Assignment
Retype every line of text in the records below without changing anything, and leave the pictures out.

Dataset entries
"""

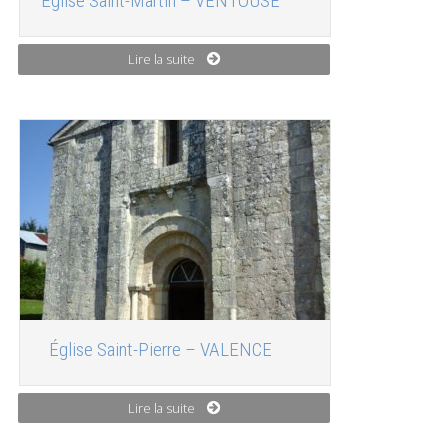
Église Saint-Martin – VENTOUSE
Lire la suite
Église Saint-Pierre – VALENCE
Lire la suite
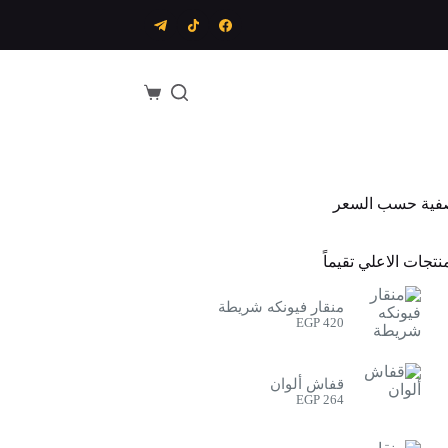
عربة
التسوق
فية حسب السعر
نتجات الاعلي تقيماً
منقار فيونكه شريطة
EGP
420
قفاش ألوان
EGP
264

"""

Solved exercise
Église Saint-Martin – VENTOUSE
Lire la suite
Église Saint-Pierre – VALENCE
Lire la suite
عربة
التسوق
فية حسب السعر
نتجات الاعلي تقيماً
منقار فيونكه شريطة
EGP
420
قفاش ألوان
EGP
264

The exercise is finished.